The Neural Network is built by using keras. After the embedding and convolutional layer, the model also consists of two fully connected layers for the classification.
_________________________________________________________________
Layer (type) Output Shape Param #
=================================================================
embedding_12 (Embedding) (None, 550, 120) 411000
_________________________________________________________________
conv1d_12 (Conv1D) (None, 543, 32) 30752
_________________________________________________________________
max_pooling1d_12 (MaxPooling (None, 271, 32) 0
_________________________________________________________________
flatten_12 (Flatten) (None, 8672) 0
_________________________________________________________________
dense_24 (Dense) (None, 10) 86730
_________________________________________________________________
dense_25 (Dense) (None, 1) 11
=================================================================
Total params: 528,493
Trainable params: 528,493
Non-trainable params: 0
_________________________________________________________________
Model Training
Now, the model only needs to be trained with model.fit()
. Subsequently, the model can predict the sentiments for both the training and the test data.
Epoch 1/4
35/35 - 1s - loss: 0.6933 - accuracy: 0.5176 - val_loss: 0.6896 - val_accuracy: 0.5668
Epoch 2/4
35/35 - 0s - loss: 0.6468 - accuracy: 0.6615 - val_loss: 0.6058 - val_accuracy: 0.7292
Epoch 3/4
35/35 - 0s - loss: 0.3906 - accuracy: 0.8588 - val_loss: 0.4516 - val_accuracy: 0.8303
Epoch 4/4
35/35 - 1s - loss: 0.1246 - accuracy: 0.9674 - val_loss: 0.4976 - val_accuracy: 0.8303
Results
The model achieves an 83.03 % accuracy on the test data, which is quite an impressive result, considering the small dataset.
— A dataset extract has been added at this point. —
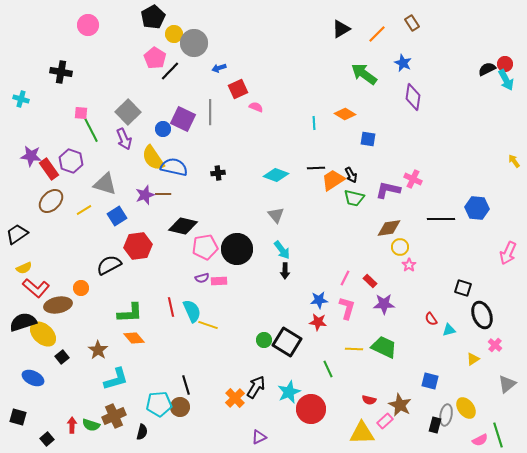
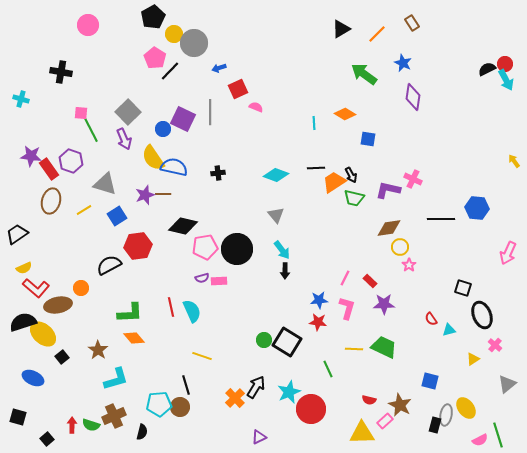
orange trapezoid at (333, 180): moved 1 px right, 2 px down
brown ellipse at (51, 201): rotated 30 degrees counterclockwise
yellow line at (208, 325): moved 6 px left, 31 px down
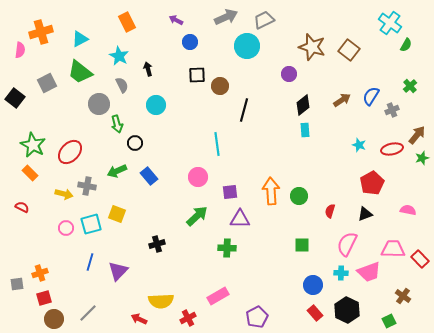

With even more data, perhaps, the Word Embedding could have even been more effective.
The Word Embedding CNN achieves a 99.0 % accuracy on training data and a 83.03 % accuracy on test data.
The confusion matrix demonstrates that the classification is well balanced (similar false positive and false negative rate).